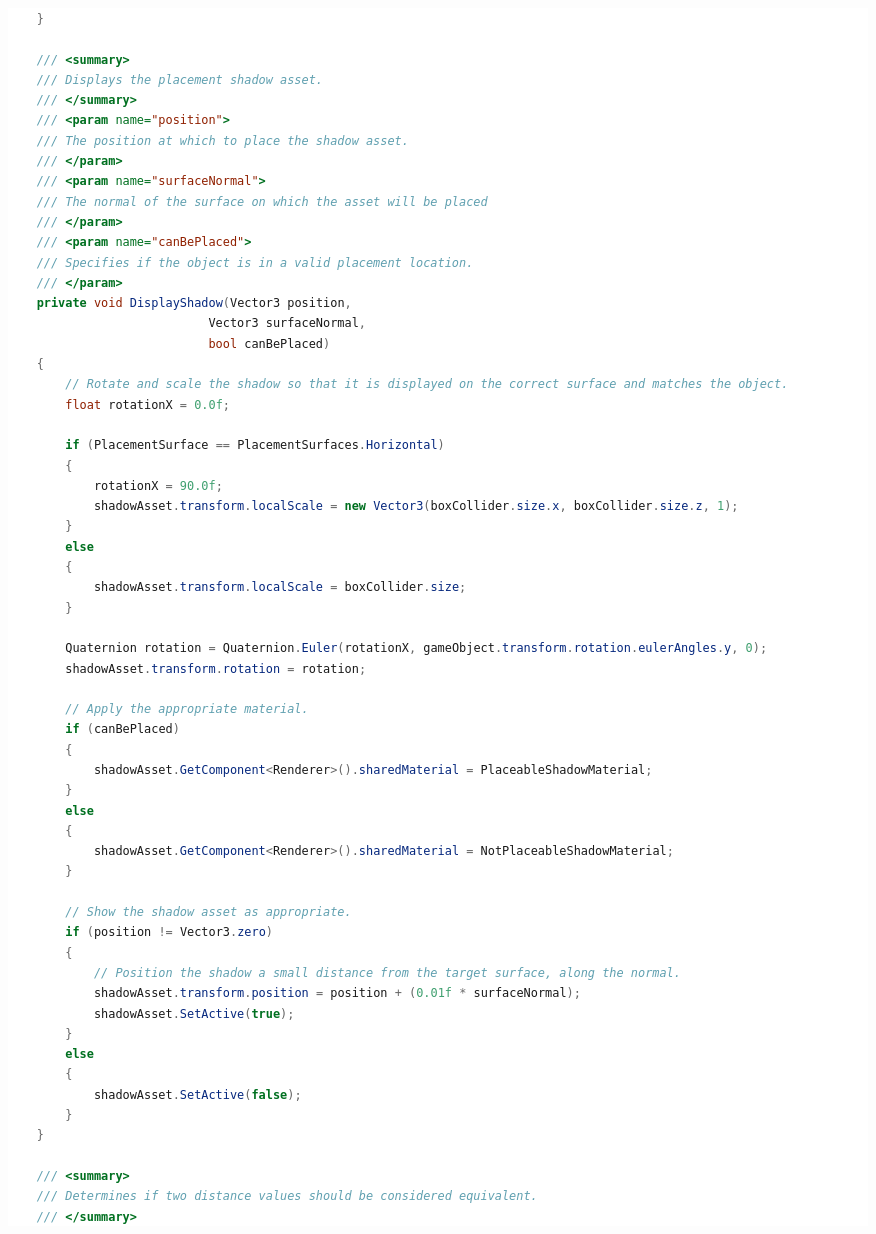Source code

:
 ```cs
    }

    /// <summary>
    /// Displays the placement shadow asset.
    /// </summary>
    /// <param name="position">
    /// The position at which to place the shadow asset.
    /// </param>
    /// <param name="surfaceNormal">
    /// The normal of the surface on which the asset will be placed
    /// </param>
    /// <param name="canBePlaced">
    /// Specifies if the object is in a valid placement location.
    /// </param>
    private void DisplayShadow(Vector3 position,
                            Vector3 surfaceNormal,
                            bool canBePlaced)
    {
        // Rotate and scale the shadow so that it is displayed on the correct surface and matches the object.
        float rotationX = 0.0f;

        if (PlacementSurface == PlacementSurfaces.Horizontal)
        {
            rotationX = 90.0f;
            shadowAsset.transform.localScale = new Vector3(boxCollider.size.x, boxCollider.size.z, 1);
        }
        else
        {
            shadowAsset.transform.localScale = boxCollider.size;
        }

        Quaternion rotation = Quaternion.Euler(rotationX, gameObject.transform.rotation.eulerAngles.y, 0);
        shadowAsset.transform.rotation = rotation;

        // Apply the appropriate material.
        if (canBePlaced)
        {
            shadowAsset.GetComponent<Renderer>().sharedMaterial = PlaceableShadowMaterial;
        }
        else
        {
            shadowAsset.GetComponent<Renderer>().sharedMaterial = NotPlaceableShadowMaterial;
        }

        // Show the shadow asset as appropriate.        
        if (position != Vector3.zero)
        {
            // Position the shadow a small distance from the target surface, along the normal.
            shadowAsset.transform.position = position + (0.01f * surfaceNormal);
            shadowAsset.SetActive(true);
        }
        else
        {
            shadowAsset.SetActive(false);
        }
    }

    /// <summary>
    /// Determines if two distance values should be considered equivalent. 
    /// </summary>
```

→ WHAT NEEDS TO BE DONE:
In your answer, give every line of the listing above exactly, and do not include the images.

→ SOLUTION TO THIS PROBLEM:
Source code

:
 ```cs
    }

    /// <summary>
    /// Displays the placement shadow asset.
    /// </summary>
    /// <param name="position">
    /// The position at which to place the shadow asset.
    /// </param>
    /// <param name="surfaceNormal">
    /// The normal of the surface on which the asset will be placed
    /// </param>
    /// <param name="canBePlaced">
    /// Specifies if the object is in a valid placement location.
    /// </param>
    private void DisplayShadow(Vector3 position,
                            Vector3 surfaceNormal,
                            bool canBePlaced)
    {
        // Rotate and scale the shadow so that it is displayed on the correct surface and matches the object.
        float rotationX = 0.0f;

        if (PlacementSurface == PlacementSurfaces.Horizontal)
        {
            rotationX = 90.0f;
            shadowAsset.transform.localScale = new Vector3(boxCollider.size.x, boxCollider.size.z, 1);
        }
        else
        {
            shadowAsset.transform.localScale = boxCollider.size;
        }

        Quaternion rotation = Quaternion.Euler(rotationX, gameObject.transform.rotation.eulerAngles.y, 0);
        shadowAsset.transform.rotation = rotation;

        // Apply the appropriate material.
        if (canBePlaced)
        {
            shadowAsset.GetComponent<Renderer>().sharedMaterial = PlaceableShadowMaterial;
        }
        else
        {
            shadowAsset.GetComponent<Renderer>().sharedMaterial = NotPlaceableShadowMaterial;
        }

        // Show the shadow asset as appropriate.        
        if (position != Vector3.zero)
        {
            // Position the shadow a small distance from the target surface, along the normal.
            shadowAsset.transform.position = position + (0.01f * surfaceNormal);
            shadowAsset.SetActive(true);
        }
        else
        {
            shadowAsset.SetActive(false);
        }
    }

    /// <summary>
    /// Determines if two distance values should be considered equivalent. 
    /// </summary>
```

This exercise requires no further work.